Under pressure from IBM, Novell and the Linux community, SCO Group said on Friday it will open up next week "hundreds of lines of Linux code" that will put to rest industry doubts about its legal case against IBM.
"This will be of benefit to the software community and opportunity to see the tip of the iceberg of the evidence SCO has gathered," said SCO CEO Darl McBride, who said customers, analysts and media will be able to view the code under non-disclosure beginning next week. "There are direct lines of code from Unix and Unixware in Linux and in the Linux kernel."
He also said Novell "caused confusion" earlier this week by alleging that it--and not SCO--owned the patents and copyrights to Unix.

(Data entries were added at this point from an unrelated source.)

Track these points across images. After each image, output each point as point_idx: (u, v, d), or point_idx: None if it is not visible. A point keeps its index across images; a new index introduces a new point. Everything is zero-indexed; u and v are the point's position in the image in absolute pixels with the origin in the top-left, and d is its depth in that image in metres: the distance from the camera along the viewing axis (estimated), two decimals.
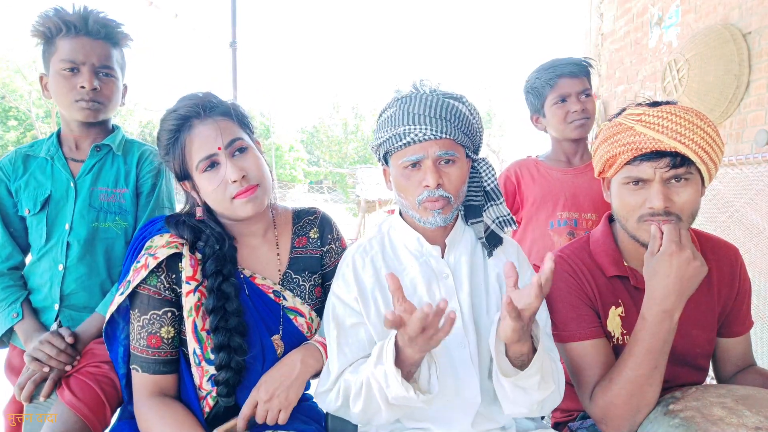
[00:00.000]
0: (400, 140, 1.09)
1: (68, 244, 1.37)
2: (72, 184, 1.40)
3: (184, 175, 1.16)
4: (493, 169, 1.21)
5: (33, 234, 1.40)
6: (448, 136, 1.08)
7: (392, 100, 1.15)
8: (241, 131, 1.18)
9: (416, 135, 1.08)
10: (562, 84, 1.73)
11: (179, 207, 1.31)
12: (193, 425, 1.07)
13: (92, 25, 1.34)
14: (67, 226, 1.37)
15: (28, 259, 1.47)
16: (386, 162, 1.20)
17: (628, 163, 1.10)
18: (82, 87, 1.34)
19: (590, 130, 1.78)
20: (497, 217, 1.21)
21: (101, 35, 1.36)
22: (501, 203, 1.21)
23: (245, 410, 1.12)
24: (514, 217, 1.22)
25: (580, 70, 1.73)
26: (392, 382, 0.95)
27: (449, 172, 1.09)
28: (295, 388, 1.14)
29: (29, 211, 1.39)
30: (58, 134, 1.46)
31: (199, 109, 1.13)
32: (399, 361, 0.96)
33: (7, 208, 1.42)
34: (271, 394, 1.11)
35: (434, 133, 1.07)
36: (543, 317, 1.19)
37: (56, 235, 1.38)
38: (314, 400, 1.16)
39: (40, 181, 1.40)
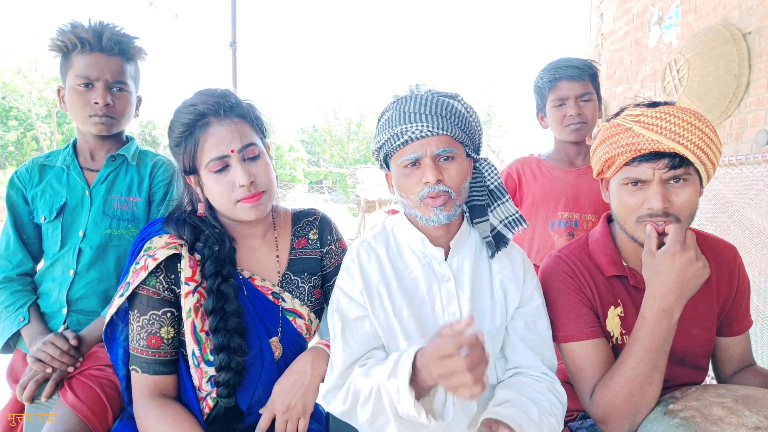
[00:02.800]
0: (398, 139, 1.10)
1: (80, 250, 1.39)
2: (87, 193, 1.42)
3: (191, 170, 1.16)
4: (495, 168, 1.20)
5: (48, 241, 1.42)
6: (445, 133, 1.08)
7: (389, 104, 1.16)
8: (255, 136, 1.18)
9: (413, 133, 1.08)
10: (561, 86, 1.73)
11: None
12: (193, 426, 1.07)
13: (106, 42, 1.37)
14: (80, 233, 1.39)
15: (41, 266, 1.48)
16: (387, 166, 1.19)
17: (626, 164, 1.10)
18: (96, 102, 1.37)
19: (588, 133, 1.77)
20: (506, 217, 1.20)
21: (115, 51, 1.39)
22: (507, 201, 1.20)
23: (262, 423, 1.12)
24: (522, 216, 1.21)
25: (580, 73, 1.72)
26: (404, 400, 0.93)
27: (449, 168, 1.09)
28: (310, 394, 1.14)
29: (45, 219, 1.41)
30: (74, 145, 1.49)
31: (218, 108, 1.13)
32: (415, 382, 0.94)
33: (22, 216, 1.44)
34: (287, 405, 1.11)
35: (431, 129, 1.07)
36: (541, 313, 1.19)
37: (70, 242, 1.40)
38: (320, 400, 1.16)
39: (56, 189, 1.43)
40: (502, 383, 1.14)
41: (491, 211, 1.20)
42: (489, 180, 1.20)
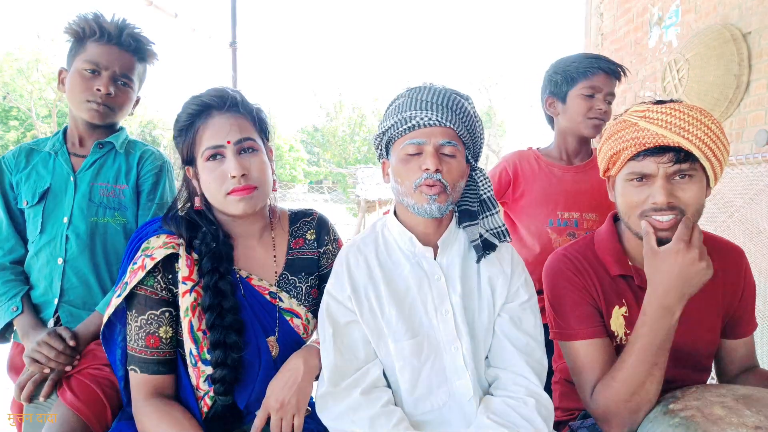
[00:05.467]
0: (405, 124, 1.11)
1: (67, 237, 1.38)
2: (72, 178, 1.42)
3: (189, 160, 1.18)
4: (489, 180, 1.22)
5: (29, 226, 1.42)
6: (451, 126, 1.10)
7: (402, 92, 1.17)
8: (255, 133, 1.19)
9: (422, 119, 1.09)
10: (599, 78, 1.69)
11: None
12: (192, 426, 1.07)
13: (125, 37, 1.40)
14: (65, 220, 1.38)
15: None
16: (387, 153, 1.20)
17: (631, 158, 1.10)
18: (98, 90, 1.38)
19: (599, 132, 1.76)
20: (492, 228, 1.21)
21: (131, 48, 1.42)
22: (496, 213, 1.22)
23: (257, 422, 1.12)
24: (508, 230, 1.22)
25: (617, 72, 1.72)
26: None
27: (449, 162, 1.11)
28: (304, 391, 1.13)
29: (27, 203, 1.40)
30: (65, 131, 1.49)
31: (223, 102, 1.15)
32: None
33: (11, 202, 1.44)
34: (281, 402, 1.11)
35: (439, 119, 1.09)
36: (528, 310, 1.18)
37: (54, 229, 1.39)
38: (315, 401, 1.16)
39: (41, 174, 1.42)
40: (484, 402, 1.11)
41: (480, 219, 1.21)
42: (482, 190, 1.21)
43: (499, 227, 1.21)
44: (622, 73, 1.73)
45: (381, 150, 1.22)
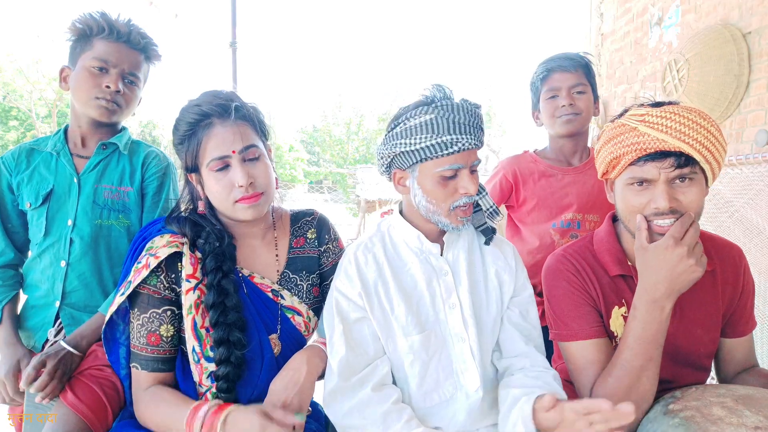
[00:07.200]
0: (446, 149, 1.09)
1: (71, 240, 1.37)
2: (75, 180, 1.40)
3: (192, 168, 1.18)
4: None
5: (33, 228, 1.40)
6: (481, 146, 1.14)
7: (424, 106, 1.11)
8: (257, 138, 1.20)
9: (462, 144, 1.10)
10: (554, 78, 1.72)
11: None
12: (184, 400, 1.09)
13: (134, 36, 1.40)
14: (69, 222, 1.37)
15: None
16: (401, 165, 1.16)
17: (632, 163, 1.10)
18: (107, 87, 1.37)
19: (581, 127, 1.75)
20: (487, 209, 1.26)
21: (139, 46, 1.42)
22: (487, 193, 1.27)
23: None
24: (498, 208, 1.27)
25: (572, 64, 1.71)
26: None
27: (475, 179, 1.15)
28: (307, 391, 1.14)
29: (30, 205, 1.38)
30: (66, 130, 1.47)
31: (222, 109, 1.15)
32: None
33: (6, 204, 1.41)
34: (283, 402, 1.11)
35: (476, 143, 1.12)
36: (532, 302, 1.24)
37: (58, 231, 1.37)
38: (321, 402, 1.16)
39: (43, 175, 1.40)
40: (503, 383, 1.14)
41: (479, 198, 1.26)
42: None
43: (491, 206, 1.27)
44: (580, 61, 1.73)
45: (392, 163, 1.18)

McBride, a former Novell executive himself, said he was "surprised" about Novells letter challenging SCOs ownership of Unix earlier this week and claimed Novells claims to Unix copyrights and patent issues have no merit, but said SCO attorneys will meet with Novell.
McBride said while SCOs attorneys will face off against Novell attorneys on those claims, the companys case against IBM is based on contracts--not patents and copyright issues.
Once again, McBride defended the breach-of-contract lawsuit it filed against IBM on March 7 charging Big Blue misappropriated Unix System V code licensed from SCO. It also emphasized its legal right to enforce its 30,000 System V contracts signed with more than 6,000 companies.